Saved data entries
══════════
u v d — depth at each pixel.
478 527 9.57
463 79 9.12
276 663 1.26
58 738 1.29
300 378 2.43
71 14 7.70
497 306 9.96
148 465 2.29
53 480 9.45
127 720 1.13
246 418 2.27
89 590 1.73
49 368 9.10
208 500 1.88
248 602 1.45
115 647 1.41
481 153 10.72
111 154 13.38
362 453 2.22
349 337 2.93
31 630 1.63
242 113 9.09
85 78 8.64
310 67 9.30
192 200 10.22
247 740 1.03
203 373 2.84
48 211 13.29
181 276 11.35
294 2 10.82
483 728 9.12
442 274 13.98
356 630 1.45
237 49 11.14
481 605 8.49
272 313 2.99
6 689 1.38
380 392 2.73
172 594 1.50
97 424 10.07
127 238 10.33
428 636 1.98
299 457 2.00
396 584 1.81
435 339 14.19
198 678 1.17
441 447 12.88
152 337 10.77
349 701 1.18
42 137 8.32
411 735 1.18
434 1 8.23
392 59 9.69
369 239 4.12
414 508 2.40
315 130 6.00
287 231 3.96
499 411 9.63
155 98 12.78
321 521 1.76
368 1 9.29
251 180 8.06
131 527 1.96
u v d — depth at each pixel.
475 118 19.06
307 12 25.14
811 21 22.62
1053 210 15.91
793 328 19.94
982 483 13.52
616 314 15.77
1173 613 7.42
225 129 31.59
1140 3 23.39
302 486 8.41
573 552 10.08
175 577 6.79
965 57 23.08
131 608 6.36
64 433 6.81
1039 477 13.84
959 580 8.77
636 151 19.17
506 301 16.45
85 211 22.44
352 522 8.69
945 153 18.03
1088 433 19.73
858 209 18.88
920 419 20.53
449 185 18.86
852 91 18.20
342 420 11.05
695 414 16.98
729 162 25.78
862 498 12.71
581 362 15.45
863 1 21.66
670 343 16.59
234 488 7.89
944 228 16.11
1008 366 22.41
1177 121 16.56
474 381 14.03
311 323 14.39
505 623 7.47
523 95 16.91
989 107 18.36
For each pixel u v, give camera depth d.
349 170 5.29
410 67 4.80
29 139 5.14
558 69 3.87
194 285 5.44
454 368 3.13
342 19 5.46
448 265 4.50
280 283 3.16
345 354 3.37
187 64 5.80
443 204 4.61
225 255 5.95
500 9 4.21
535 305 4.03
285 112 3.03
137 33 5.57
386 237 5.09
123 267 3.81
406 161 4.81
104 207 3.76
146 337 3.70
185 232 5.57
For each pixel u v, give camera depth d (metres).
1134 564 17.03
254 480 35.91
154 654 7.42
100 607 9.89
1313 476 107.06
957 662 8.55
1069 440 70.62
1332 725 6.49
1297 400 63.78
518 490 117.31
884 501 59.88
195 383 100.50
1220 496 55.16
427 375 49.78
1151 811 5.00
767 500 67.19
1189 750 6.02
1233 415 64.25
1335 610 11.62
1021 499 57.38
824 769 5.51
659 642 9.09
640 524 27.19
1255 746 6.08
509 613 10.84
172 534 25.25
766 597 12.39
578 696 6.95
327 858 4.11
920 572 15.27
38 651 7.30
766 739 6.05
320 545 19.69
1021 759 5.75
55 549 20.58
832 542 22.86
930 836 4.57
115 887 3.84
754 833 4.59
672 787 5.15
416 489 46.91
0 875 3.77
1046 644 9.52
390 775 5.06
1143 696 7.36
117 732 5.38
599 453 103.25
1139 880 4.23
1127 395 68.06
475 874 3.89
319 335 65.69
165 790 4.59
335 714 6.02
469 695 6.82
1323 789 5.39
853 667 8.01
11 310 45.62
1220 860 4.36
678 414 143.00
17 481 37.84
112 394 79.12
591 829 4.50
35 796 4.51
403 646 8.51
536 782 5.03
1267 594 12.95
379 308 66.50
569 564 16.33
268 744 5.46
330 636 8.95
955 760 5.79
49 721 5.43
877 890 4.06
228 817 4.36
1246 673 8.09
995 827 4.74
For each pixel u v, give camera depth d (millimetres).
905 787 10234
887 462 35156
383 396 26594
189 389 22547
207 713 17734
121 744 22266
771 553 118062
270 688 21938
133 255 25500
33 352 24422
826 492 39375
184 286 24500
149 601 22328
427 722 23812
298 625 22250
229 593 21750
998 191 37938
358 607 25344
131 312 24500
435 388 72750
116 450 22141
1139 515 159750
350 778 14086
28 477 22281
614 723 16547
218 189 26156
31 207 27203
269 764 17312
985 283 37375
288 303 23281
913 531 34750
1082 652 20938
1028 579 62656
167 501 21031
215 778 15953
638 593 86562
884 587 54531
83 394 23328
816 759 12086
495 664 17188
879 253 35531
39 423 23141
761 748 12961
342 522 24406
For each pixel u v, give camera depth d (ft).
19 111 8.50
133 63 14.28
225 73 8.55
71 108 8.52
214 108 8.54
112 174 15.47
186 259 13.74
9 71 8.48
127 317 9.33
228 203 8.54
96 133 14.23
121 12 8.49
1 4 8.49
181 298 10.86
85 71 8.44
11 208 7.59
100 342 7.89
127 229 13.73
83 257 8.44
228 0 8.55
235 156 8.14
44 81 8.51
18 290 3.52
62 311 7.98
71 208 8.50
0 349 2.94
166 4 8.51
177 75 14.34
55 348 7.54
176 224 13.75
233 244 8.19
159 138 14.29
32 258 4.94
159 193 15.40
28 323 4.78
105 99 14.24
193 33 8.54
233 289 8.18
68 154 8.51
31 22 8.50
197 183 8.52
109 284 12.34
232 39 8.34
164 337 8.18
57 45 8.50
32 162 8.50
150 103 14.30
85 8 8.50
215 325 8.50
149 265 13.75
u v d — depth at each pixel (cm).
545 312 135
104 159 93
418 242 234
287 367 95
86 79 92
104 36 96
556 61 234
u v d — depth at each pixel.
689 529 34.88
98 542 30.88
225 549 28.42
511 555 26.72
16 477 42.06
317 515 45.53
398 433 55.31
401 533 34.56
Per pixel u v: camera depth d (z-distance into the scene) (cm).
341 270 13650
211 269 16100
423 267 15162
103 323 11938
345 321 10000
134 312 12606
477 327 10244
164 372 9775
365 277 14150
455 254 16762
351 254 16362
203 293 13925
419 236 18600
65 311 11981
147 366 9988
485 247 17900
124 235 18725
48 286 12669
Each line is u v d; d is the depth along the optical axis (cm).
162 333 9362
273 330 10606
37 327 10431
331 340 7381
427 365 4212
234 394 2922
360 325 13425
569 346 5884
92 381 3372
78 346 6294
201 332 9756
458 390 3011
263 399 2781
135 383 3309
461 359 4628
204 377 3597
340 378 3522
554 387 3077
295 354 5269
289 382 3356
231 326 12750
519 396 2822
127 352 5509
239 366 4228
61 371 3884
══════════
WHAT YOU WILL DO. Transcribe only the trailing portion of the entries above: the line that contains "511 555 26.72" and each line after it.

PROBLEM SOLUTION.
511 555 26.72
16 477 42.06
317 515 45.53
398 433 55.31
401 533 34.56
Per pixel u v: camera depth d (z-distance into the scene) (cm).
341 270 13650
211 269 16100
423 267 15162
103 323 11938
345 321 10000
134 312 12606
477 327 10244
164 372 9775
365 277 14150
455 254 16762
351 254 16362
203 293 13925
419 236 18600
65 311 11981
147 366 9988
485 247 17900
124 235 18725
48 286 12669
Each line is u v d; d is the depth along the optical axis (cm).
162 333 9362
273 330 10606
37 327 10431
331 340 7381
427 365 4212
234 394 2922
360 325 13425
569 346 5884
92 381 3372
78 346 6294
201 332 9756
458 390 3011
263 399 2781
135 383 3309
461 359 4628
204 377 3597
340 378 3522
554 387 3077
295 354 5269
289 382 3356
231 326 12750
519 396 2822
127 352 5509
239 366 4228
61 371 3884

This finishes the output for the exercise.